Song
- Written: 1956
- Published: 1956
- Songwriters: Harold Adamson, Victor Young

= Around the World (1956 song) =

"Around the World" is the theme tune from the 1956 movie Around the World in 80 Days. In the film, only an instrumental version of the song appeared, although the vocal version has become the better known one. The song was written by Harold Adamson and Victor Young; Young died in 1956, several weeks after the film's release, and he received the Academy Award for Best Music, Scoring of a Dramatic or Comedy Picture posthumously.

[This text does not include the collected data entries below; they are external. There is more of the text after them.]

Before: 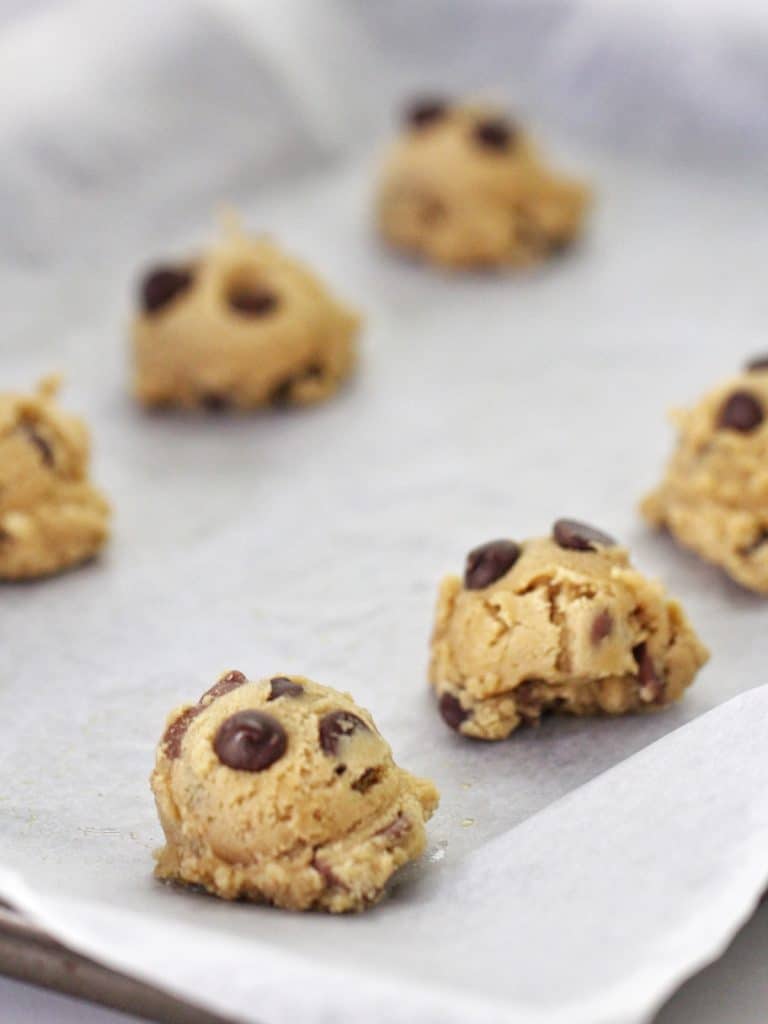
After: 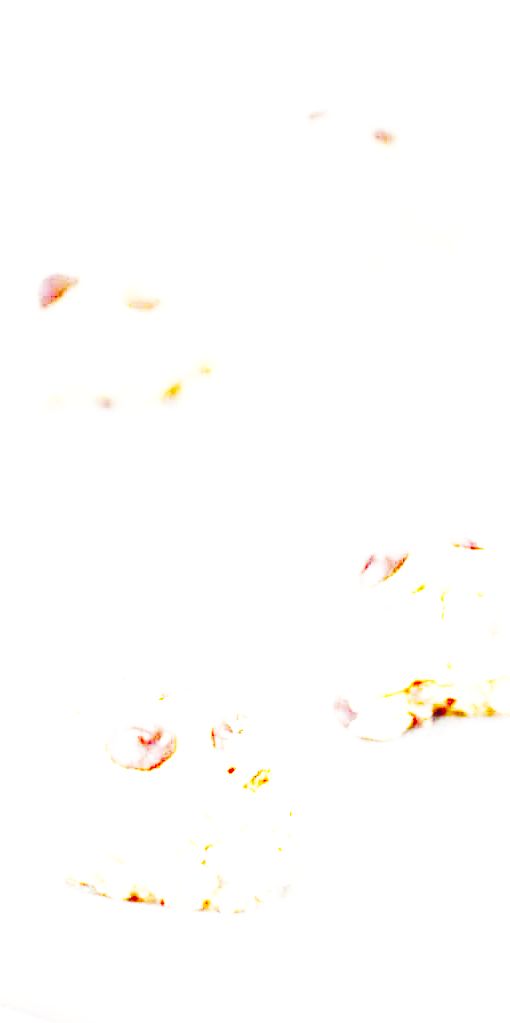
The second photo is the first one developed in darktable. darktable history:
contrast brightness saturation: brightness -0.996, saturation 0.999
crop and rotate: left 14.313%, right 19.258%
exposure: black level correction 0, exposure 3.897 EV, compensate highlight preservation false
base curve: curves: ch0 [(0, 0) (0.007, 0.004) (0.027, 0.03) (0.046, 0.07) (0.207, 0.54) (0.442, 0.872) (0.673, 0.972) (1, 1)], preserve colors none
shadows and highlights: radius 126.61, shadows 21.08, highlights -22.7, low approximation 0.01
tone curve: curves: ch0 [(0, 0) (0.003, 0.002) (0.011, 0.008) (0.025, 0.019) (0.044, 0.034) (0.069, 0.053) (0.1, 0.079) (0.136, 0.127) (0.177, 0.191) (0.224, 0.274) (0.277, 0.367) (0.335, 0.465) (0.399, 0.552) (0.468, 0.643) (0.543, 0.737) (0.623, 0.82) (0.709, 0.891) (0.801, 0.928) (0.898, 0.963) (1, 1)], preserve colors none
local contrast: highlights 5%, shadows 1%, detail 133%
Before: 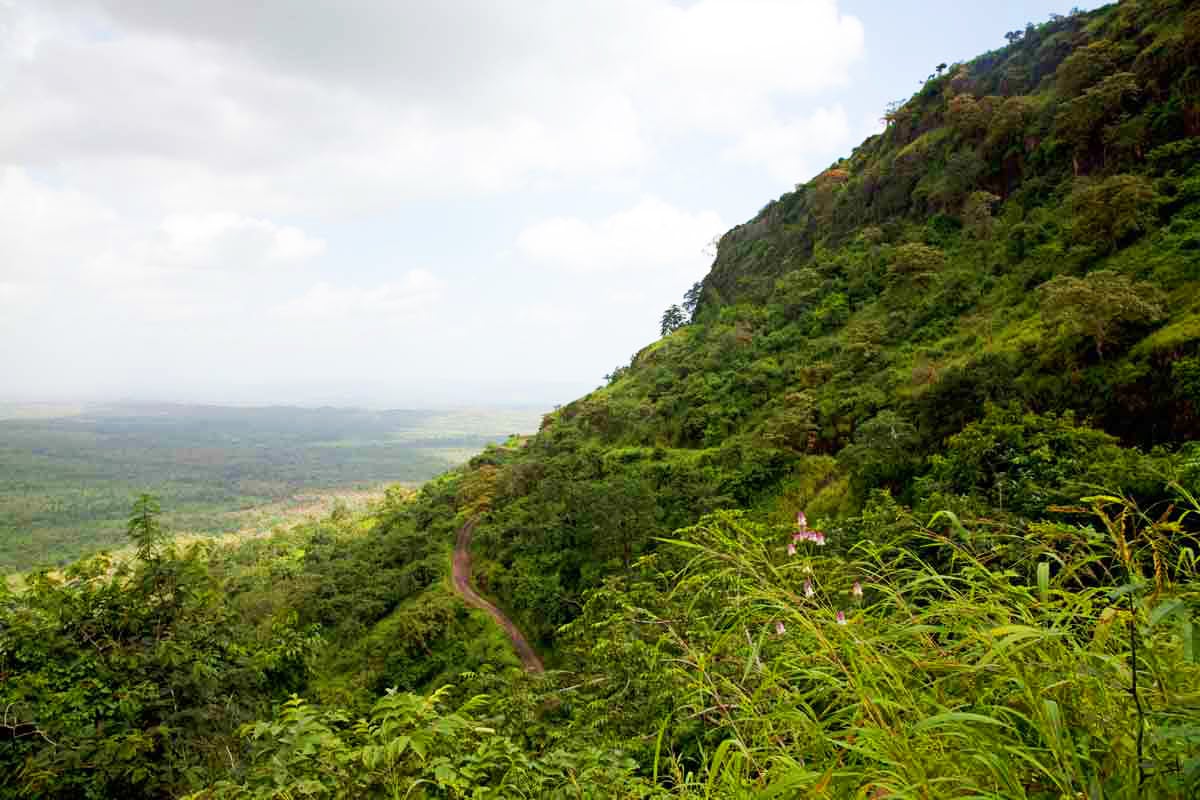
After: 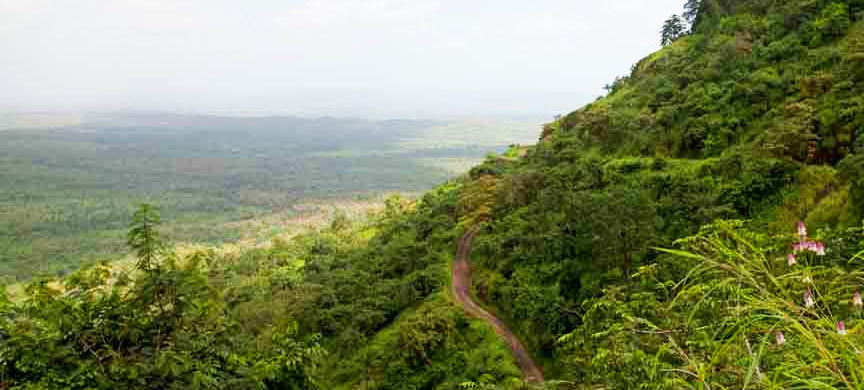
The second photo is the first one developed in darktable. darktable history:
crop: top 36.35%, right 27.98%, bottom 14.802%
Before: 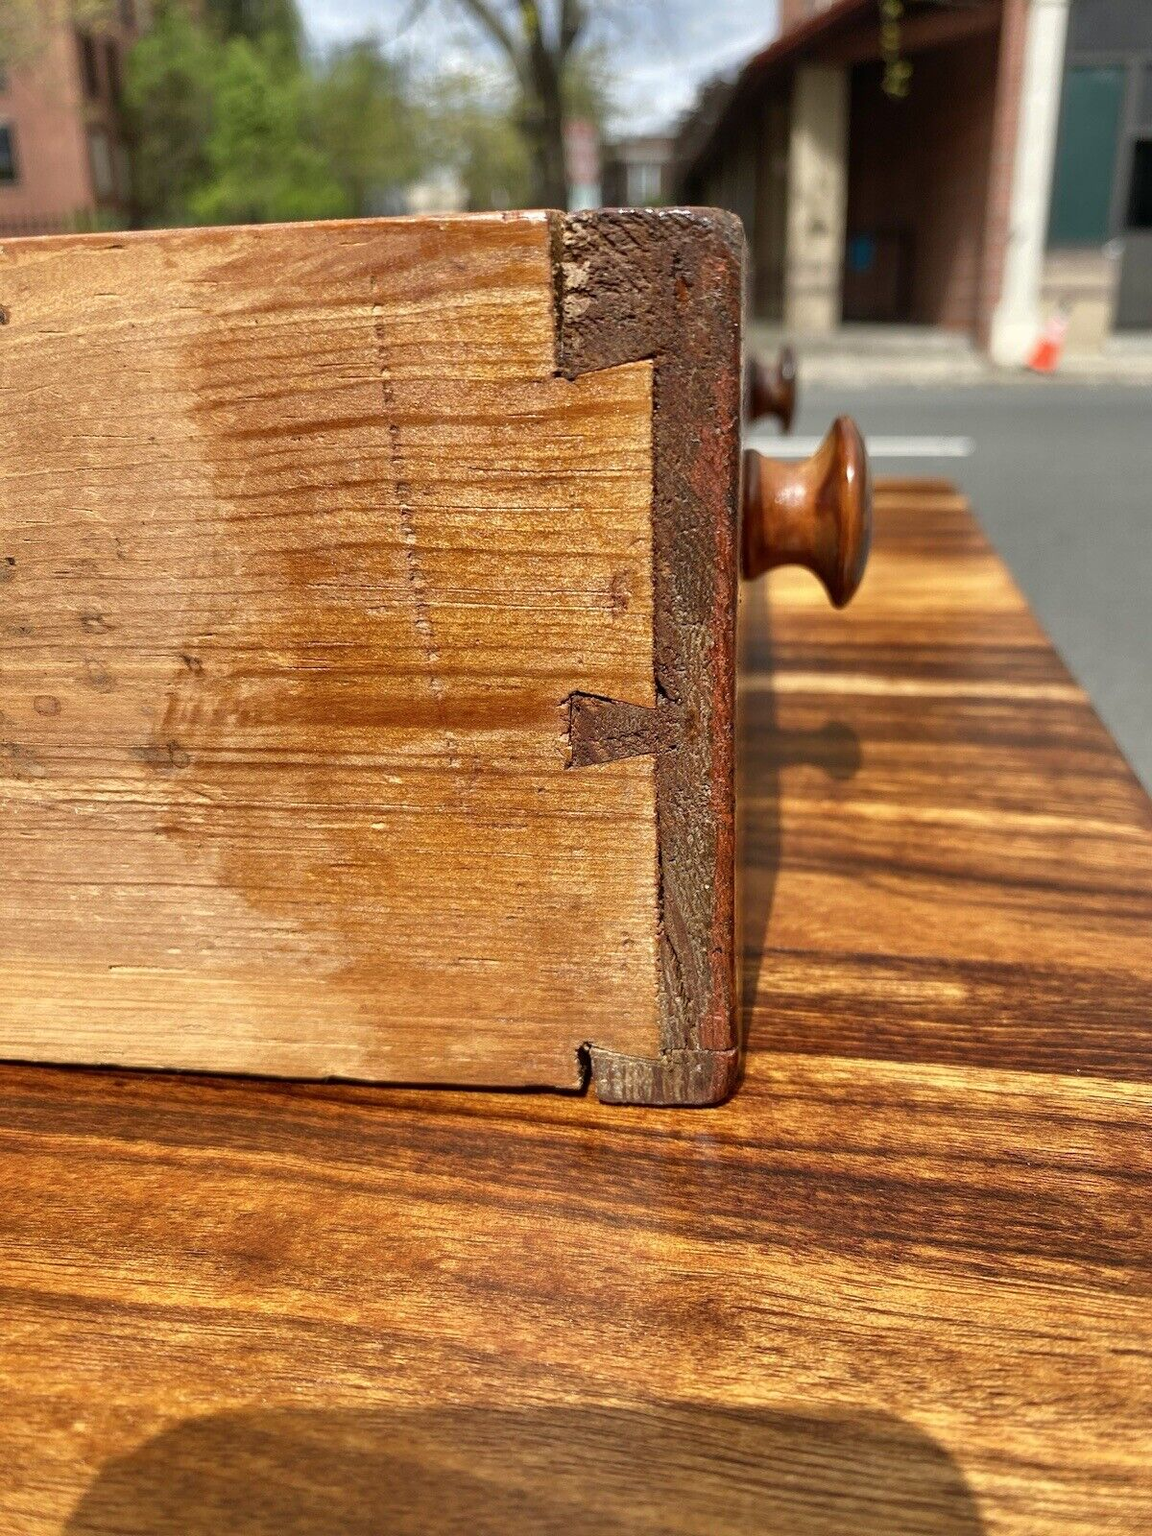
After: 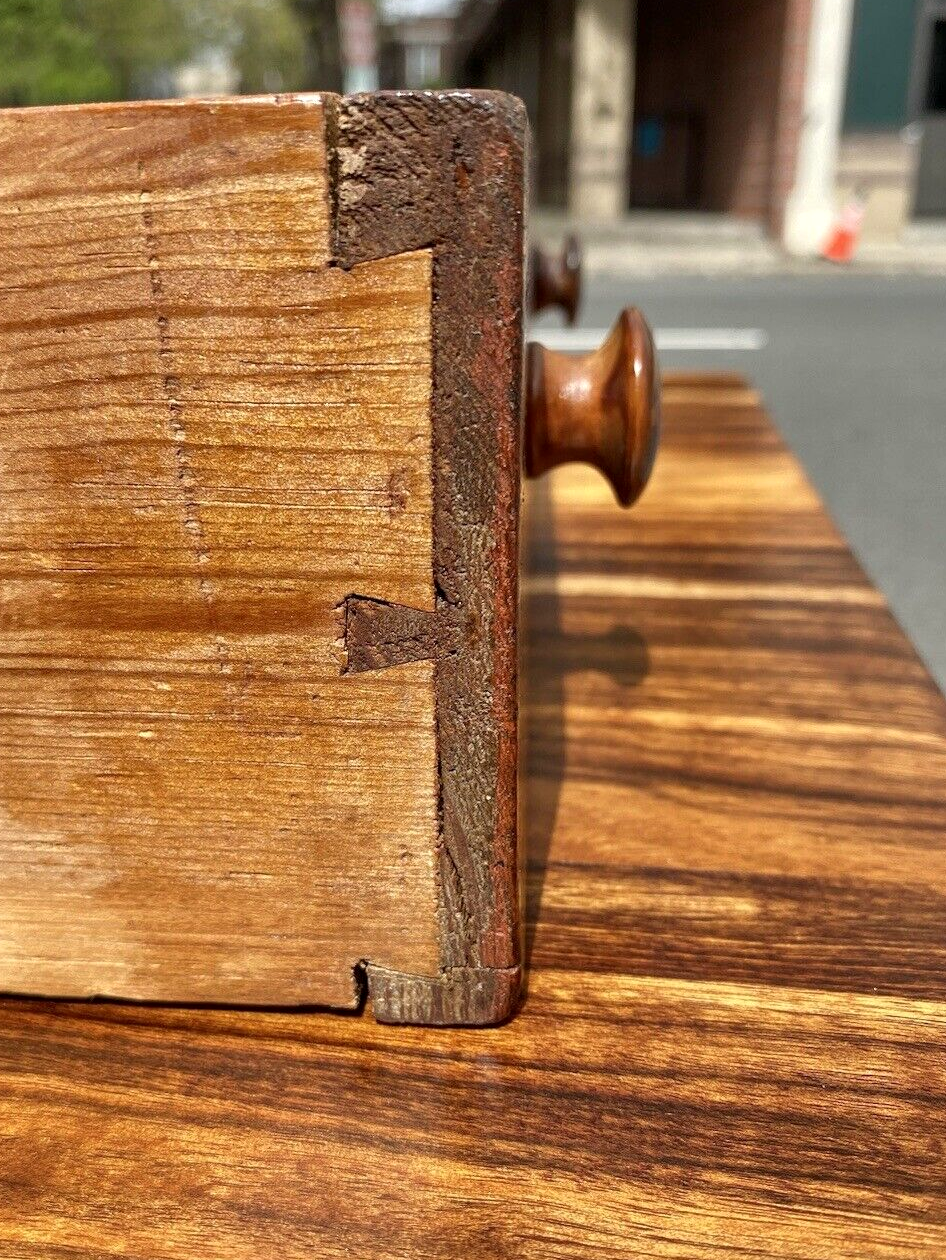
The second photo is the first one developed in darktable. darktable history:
local contrast: highlights 107%, shadows 101%, detail 119%, midtone range 0.2
crop and rotate: left 20.704%, top 7.9%, right 0.391%, bottom 13.334%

Young's orchestral version was a #13 hit on the Billboard charts in 1957. The recording by Bing Crosby was the B-side of the Victor Young version in 1957, on Festival SP45-1274 in Australia, and was a joint charting success.

==Recorded versions==
The song has been recorded by, among others:

- Karen Akers
- John Arpin
- Nora Aunor
- Brook Benton (on the album "Endlessly" - 1959)
- Stanley Black
- Liam Burrows
- Alvin and the Chipmunks - in a speeded-up version for their song The Chipmunk Song (Christmas Don't Be Late) (1958).
- The Chordettes - for their album Never on Sunday (1962).
- Nat King Cole - recorded August 8, 1957.
- Frank Sinatra - included in his album Come Fly with Me (1958)
- The Columbia Ballroom Orchestra
- Ray Conniff - included in the EP Ray Conniff Around the World (1963).
- Sam Cooke - included in his album Sam Cooke (1958)
- Bing Crosby (Billboard top hit (#25) in 1957, No. 5 hit in UK )
- Gracie Fields (No. 8 hit in UK)
- Eddie Fisher - a 1956 single release.
- Connie Francis - included in her album Connie Francis Sings "Never on Sunday" (1961).
- Buddy Greco - a single release in 1963.
- Ronnie Hilton (No. 4 hit in UK)
- Harry James
- Joni James - included in the album 100 Strings & Joni in Hollywood (1961).
- Jonah Jones
- James Last
- Steve Lawrence - for his album Winners! (1963)
- Brenda Lee - for her album Emotions (1961)
- The Mantovani Orchestra (Billboard top hit (#12) in 1957, No. 20 hit in UK)
- The McGuire Sisters
- Bette Midler for the live album "Live At Last" (1977).
- Matt Monro - included in his album From Hollywood with Love (1964).
- Jane Morgan and The Troubadours - included in her album Fascination (1957).
- Emile Pandolfi
- André Prévin
- Louis Prima
- George Sanders
- Calum Scott for the soundtrack of the Hulu miniseries, ‘’Four Weddings and a Funeral’’. (2019)
- The Shirelles
- Frank Sinatra, in Come Fly with Me 1958 Capitol LP, arr & cond Billy May
- Kay Starr - in her album Movin'! (1959).
- The Supremes - a 1965 recording included in the expanded CD version of There's a Place for Us (2004)
- Paul Sullivan
- The Sundowners
- Billy Vaughn
- Bobby Vinton - for his album Drive-In Movie Time (1965).
- Lawrence Welk and his Orchestra (The Lennon Sisters sang it on "The Lawrence Welk Show".)

==Popular culture==
The Buddy Greco recording was the first piece of music heard in the first episode of the 2012 television series Pan Am.

The song is used multiple times in various forms throughout the 2015 Japanese animated film The Anthem of the Heart.

The song is featured prominently in season 2, episode 6 of The Marvelous Mrs. Maisel.